8 June

Recovery Journal: The Cardiologist

by Jon Katz
The Cardiologist
The Cardiologist

I am approaching the second anniversary of my open heart surgery, I think it came right after the July 4th weekend of 2014. Today was my once-a-year visit to my cardiologist, Dr. Steven Annisman of the Southwestern Vermont Medical Center. I only see Dr. Annisman once a year, I get an EKG, he checks my heart and asks me a half-dozen questions – any pain, shortness of breath, etc.

He came to Vermont from New York, he is a shy man, I think, with a quick smile and a great love of music. We aren’t close friends or anything, but we do have this tradition in our short relationship of recommending an album or new group to one another when we meet.

I recommended the new Paul Simon album Stranger to Stranger, we talked about him for a few minutes, and he recommended a new group called Snarky Puppy, originally from Texas, not based in Brooklyn, of course.

Dr. Annisman lights up when talking about music.  He agreed to be photographed, he didn’t want to see the photo.

As it typical in the modern health care system, we get about 10 minutes with one another after the nurse checks me out, and that  is once a year. He checks the pulse in my feet, and of course,  my heart.

Dr. Annisman follows heart data closely, we don’t range too far from it. Like most male doctors, he doesn’t talk a lot, or have too much time. I like him, he is honest and his smile is too warm to be anything but genuine. I always try to see nurse-practitioners and always ask for women, if possible.

They are the only ones who will talk to me about the experience of open heart surgery.

But I trust Dr. Annisman, he seems to know his stuff. And he has good taste in music and movies. We are both refugees from the city.

My EKG  was fine, so was my blood pressure, cholesterol level, etc. He asked me if I had any questions, and I asked, since I am doing so well, if I could stop taking the beta-blockers, they sometimes made me drowsy and tired.

He said the data suggested they are highly effective in preventing heart attacks, strokes or seizures, at least for three years. There is no date available after that, we can discuss it again next year, perhaps I can get off of them at that time, he said,  but he wanted me to stay on them.

We had this same struggle last year about the statins, he insisted I stay on them, but reduced the dose. Open heart surgery, especially when coupled with diabetes, is not something you are ever done with. I take it seriously and am proud of myself for the way I deal with it. I would be dead now without modern medicine, for all of its troubles.

I dug in a bit about the beta blockers, and he agreed to cut the dose in half. That seems to be his default position.

We’ll see how that goes. I might stop taking them before next year if the drowsiness continues. I accept data, but don’t wish to be a slave to it. Doctors can’t back off from date-driven medicine or go beyond it much, I think, government bureaucrats and insurance companies insist. I’ve been nosing around about beta-blockers, they are controversial and there is much debate about them.

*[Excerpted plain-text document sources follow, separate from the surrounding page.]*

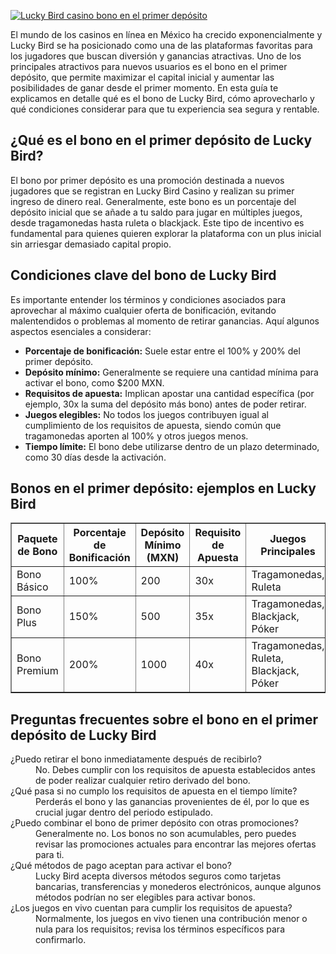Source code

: [![Lucky Bird casino bono en el primer depósito](https://123-caf.pages.dev/gitsignup.png)](https://vrmoo.ru/Bt82HjjY)

<p>El mundo de los casinos en línea en México ha crecido exponencialmente y Lucky Bird se ha posicionado como una de las plataformas favoritas para los jugadores que buscan diversión y ganancias atractivas. Uno de los principales atractivos para nuevos usuarios es el bono en el primer depósito, que permite maximizar el capital inicial y aumentar las posibilidades de ganar desde el primer momento. En esta guía te explicamos en detalle qué es el bono de Lucky Bird, cómo aprovecharlo y qué condiciones considerar para que tu experiencia sea segura y rentable.</p>  <h2>¿Qué es el bono en el primer depósito de Lucky Bird?</h2> <p>El bono por primer depósito es una promoción destinada a nuevos jugadores que se registran en Lucky Bird Casino y realizan su primer ingreso de dinero real. Generalmente, este bono es un porcentaje del depósito inicial que se añade a tu saldo para jugar en múltiples juegos, desde tragamonedas hasta ruleta o blackjack. Este tipo de incentivo es fundamental para quienes quieren explorar la plataforma con un plus inicial sin arriesgar demasiado capital propio.</p>  <h2>Condiciones clave del bono de Lucky Bird</h2> <p>Es importante entender los términos y condiciones asociados para aprovechar al máximo cualquier oferta de bonificación, evitando malentendidos o problemas al momento de retirar ganancias. Aquí algunos aspectos esenciales a considerar:</p> <ul>   <li><strong>Porcentaje de bonificación:</strong> Suele estar entre el 100% y 200% del primer depósito.</li>   <li><strong>Depósito mínimo:</strong> Generalmente se requiere una cantidad mínima para activar el bono, como $200 MXN.</li>   <li><strong>Requisitos de apuesta:</strong> Implican apostar una cantidad específica (por ejemplo, 30x la suma del depósito más bono) antes de poder retirar.</li>   <li><strong>Juegos elegibles:</strong> No todos los juegos contribuyen igual al cumplimiento de los requisitos de apuesta, siendo común que tragamonedas aporten al 100% y otros juegos menos.</li>   <li><strong>Tiempo límite:</strong> El bono debe utilizarse dentro de un plazo determinado, como 30 días desde la activación.</li> </ul>  <h2>Bonos en el primer depósito: ejemplos en Lucky Bird</h2> <table border="1" cellspacing="0" cellpadding="8">   <thead>     <tr>       <th>Paquete de Bono</th>       <th>Porcentaje de Bonificación</th>       <th>Depósito Mínimo (MXN)</th>       <th>Requisito de Apuesta</th>       <th>Juegos Principales</th>     </tr>   </thead>   <tbody>     <tr>       <td>Bono Básico</td>       <td>100%</td>       <td>200</td>       <td>30x</td>       <td>Tragamonedas, Ruleta</td>     </tr>     <tr>       <td>Bono Plus</td>       <td>150%</td>       <td>500</td>       <td>35x</td>       <td>Tragamonedas, Blackjack, Póker</td>     </tr>     <tr>       <td>Bono Premium</td>       <td>200%</td>       <td>1000</td>       <td>40x</td>       <td>Tragamonedas, Ruleta, Blackjack, Póker</td>     </tr>   </tbody> </table>  <h2>Preguntas frecuentes sobre el bono en el primer depósito de Lucky Bird</h2> <dl>   <dt>¿Puedo retirar el bono inmediatamente después de recibirlo?</dt>   <dd>No. Debes cumplir con los requisitos de apuesta establecidos antes de poder realizar cualquier retiro derivado del bono.</dd>    <dt>¿Qué pasa si no cumplo los requisitos de apuesta en el tiempo límite?</dt>   <dd>Perderás el bono y las ganancias provenientes de él, por lo que es crucial jugar dentro del periodo estipulado.</dd>    <dt>¿Puedo combinar el bono de primer depósito con otras promociones?</dt>   <dd>Generalmente no. Los bonos no son acumulables, pero puedes revisar las promociones actuales para encontrar las mejores ofertas para ti.</dd>    <dt>¿Qué métodos de pago aceptan para activar el bono?</dt>   <dd>Lucky Bird acepta diversos métodos seguros como tarjetas bancarias, transferencias y monederos electrónicos, aunque algunos métodos podrían no ser elegibles para activar bonos.</dd>    <dt>¿Los juegos en vivo cuentan para cumplir los requisitos de apuesta?</dt>   <dd>Normalmente, los juegos en vivo tienen una contribución menor o nula para los requisitos; revisa los términos específicos para confirmarlo.</dd> </dl>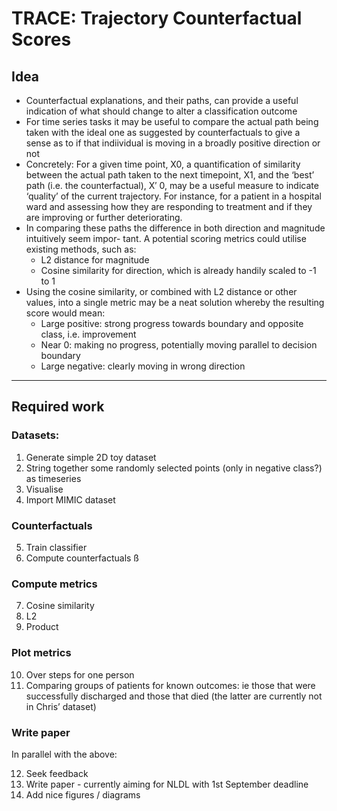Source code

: # TRACE: Trajectory Counterfactual Scores
## Idea

- Counterfactual explanations, and their paths, can provide a useful indication of what should
change to alter a classification outcome
- For time series tasks it may be useful to compare the actual path being taken with the ideal one
as suggested by counterfactuals to give a sense as to if that indiividual is moving in a broadly positive
direction or not
- Concretely: For a given time point, X0, a quantification of similarity between the actual path
taken to the next timepoint, X1, and the ‘best’ path (i.e. the counterfactual), X′
0, may be a
useful measure to indicate ‘quality’ of the current trajectory. For instance, for a patient in a
hospital ward and assessing how they are responding to treatment and if they are improving or
further deteriorating.
- In comparing these paths the difference in both direction and magnitude intuitively seem impor-
tant. A potential scoring metrics could utilise existing methods, such as:
    - L2 distance for magnitude
    - Cosine similarity for direction, which is already handily scaled to -1 to 1
- Using the cosine similarity, or combined with L2 distance or other values, into a single metric
may be a neat solution whereby the resulting score would mean:
    - Large positive: strong progress towards boundary and opposite class, i.e. improvement
    - Near 0: making no progress, potentially moving parallel to decision boundary
    - Large negative: clearly moving in wrong direction

--- 
## Required work

### Datasets:
1. Generate simple 2D toy dataset
2. String together some randomly selected points (only in negative class?) as timeseries
3. Visualise
4. Import MIMIC dataset

### Counterfactuals
5. Train classifier
6. Compute counterfactuals
ß
### Compute metrics
7. Cosine similarity
8. L2
9. Product

### Plot metrics
10. Over steps for one person
11. Comparing groups of patients for known outcomes: ie those that were successfully discharged and those that died (the latter are currently not in Chris’ dataset)

### Write paper
In parallel with the above:

12. Seek feedback
13. Write paper - currently aiming for NLDL with 1st September deadline
14. Add nice figures / diagrams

They are meant to reduce inflammation and slow the heart down a bit, so that it lasts longer. But nobody knows how much longer, and as we all know, the medical profession often keeps people alive beyond reason or rationality. When it comes to decisions like this, we are on our own.

Curiously, there is no one to help. They can take your heart of your body and make it better, but they cannot talk to you about what has happened. Nobody in the system has time for that.

No doctor will ever tell me to enjoy my life now, and not worry so much about prolonging it. Or ask me how I feel about prolonging my life.  But that is what I think I ought to do, opt for quality of life now, not eternal life.  Because no one really wants to talk to me about it, the open heart surgery has made me more independent and confident about my decisions.

Many of them are good, but I guess we won’t know for awhile.

That last part is fuzzy, and there is no category in data I hear about  for fuzzy.

It was a good visit, I am fine, and doing well, my heart is beating strong and clear. My surgery seems a long time ago, and I am grateful for it.

It saved me, made me better. Maria and I often walk together up what we call “heart hill,” the road I could barely make it up that morning two years ago, when I was gasping for breath and ended up in an ambulance, heading for Albany Medical Center.

I love walking up that hill, not even needing to take a breath, and give myself one or two hallelujahs.

Open heart surgery is a great big deal to the people who experience it – they do stop your heart for a bit and rebuild it – but for doctors, it is just another operation. I imagine Dr. Annisman sees more than 25 heart patients a day.

I think I will never have the conversation I really want to  have about it. I did nearly die, that does get into your head.

When I had dealt with the beta blocking issue, Dr. Annisman and I shook hands. “See you next year,” he said, and he was gone.

By tomorrow morning, I won’t be thinking about it either. That is a pretty amazing thing.